LLMs have demonstrated strong performance in data-rich domains such as programming, yet their reliability in engineering tasks remains limited. Circuit analysis--requiring multimodal understanding and precise mathematical reasoning--highlights these challenges. Although Gemini 2.5 Pro shows improved capabilities in diagram interpretation and analog-circuit reasoning, it still struggles to consistently produce correct solutions when given both textual problem descriptions and circuit diagrams. Meanwhile, engineering education demands scalable AI tools capable of generating accurate solutions for applications such as automated homework feedback. This paper presents an enhanced end-to-end circuit problem-solving framework built upon Gemini. We first conduct a systematic benchmark on undergraduate circuit problems and identify two key failure modes: 1) circuit-recognition hallucinations, particularly incorrect source polarity detection, and 2) reasoning-process hallucinations, such as incorrect current direction assumptions. To address recognition errors, we integrate a fine-tuned YOLO detector and OpenCV-based processing to isolate voltage and current sources, enabling Gemini to accurately re-identify source polarities from cropped images. To mitigate reasoning errors, we introduce an ngspice-driven verification loop, in which simulation discrepancies trigger iterative solution refinement with optional HITL feedback. Experimental results demonstrate that the proposed pipeline achieves 97.59% accuracy, substantially outperforming Gemini's baseline of 79.52%. Furthermore, on four variations of hand-drawn circuit diagrams, accuracy improves from 56.06%--71.21% to 93.94%--95.45% with statistically significant gains.
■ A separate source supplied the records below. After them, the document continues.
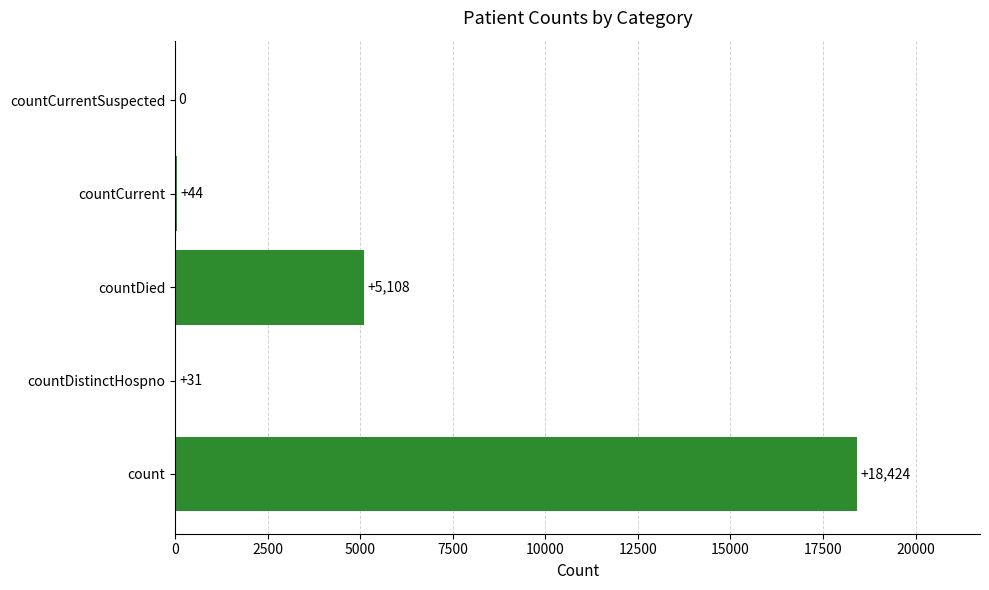

Reading bottom to top, transcribe all the data shown in this chart.

count=18424	countDistinctHospno=31	countDied=5108	countCurrent=44	countCurrentSuspected=0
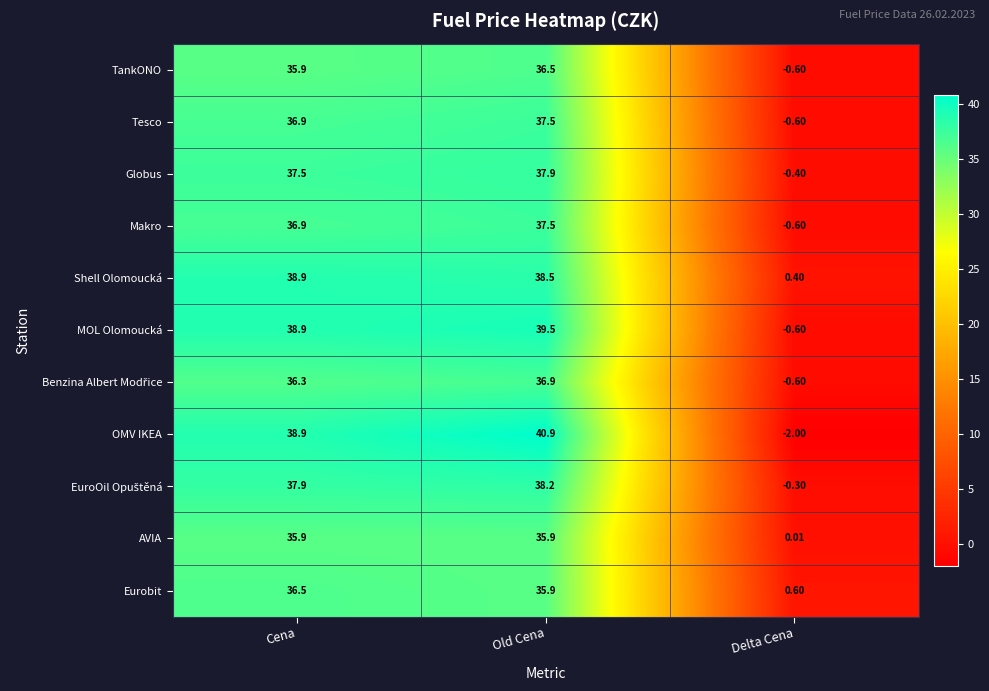

At which category is the sum across all series the highest?

Old Cena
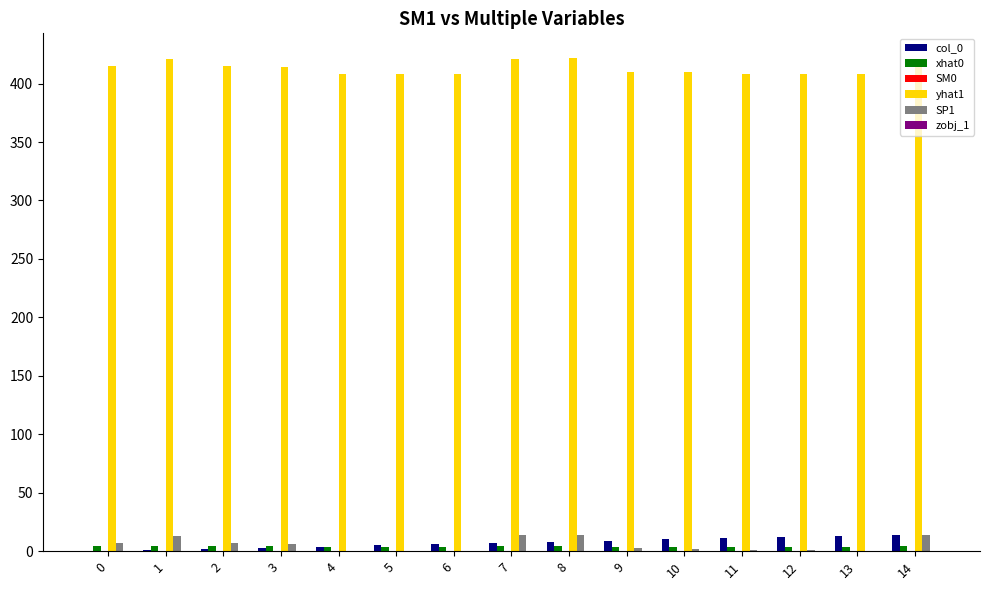

Are the bars horizontal?

No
These results highlight the robustness, scalability, and practical applicability of the proposed framework for engineering education and real-world circuit analysis tasks.

翻译：大规模语言模型在编程等数据丰富领域展现了强大性能，但其在工程任务中的可靠性仍然有限。电路分析——需要多模态理解和精确数学推理——凸显了这些挑战。尽管Gemini 2.5 Pro在电路图解读和模拟电路推理方面能力有所提升，但在同时给定文本问题描述和电路图时，仍难以持续生成正确解。与此同时，工程教育需要可扩展的AI工具，能够为自动作业反馈等应用生成准确解。本文提出了一种基于Gemini的增强型端到端电路问题求解框架。我们首先对本科级电路问题进行了系统性基准测试，识别出两类关键失效模式：1）电路识别幻觉，特别是错误的电源极性检测；2）推理过程幻觉，例如错误的电流方向假设。为解决识别错误，我们集成了微调的YOLO检测器和基于OpenCV的处理流程来隔离电压源和电流源，使Gemini能够从裁剪图像中准确重新识别电源极性。为减轻推理错误，我们引入了ngspice驱动的验证循环，其中仿真偏差会触发迭代解优化，并可选配人机回环反馈。实验结果表明，所提流水线实现了97.59%的准确率，显著优于Gemini基线的79.52%。此外，在四种手绘电路图变体上，准确率从56.06%–71.21%提升至93.94%–95.45%，且具有统计显著性。这些结果突显了所提框架在工程教育和实际电路分析任务中的鲁棒性、可扩展性和实际适用性。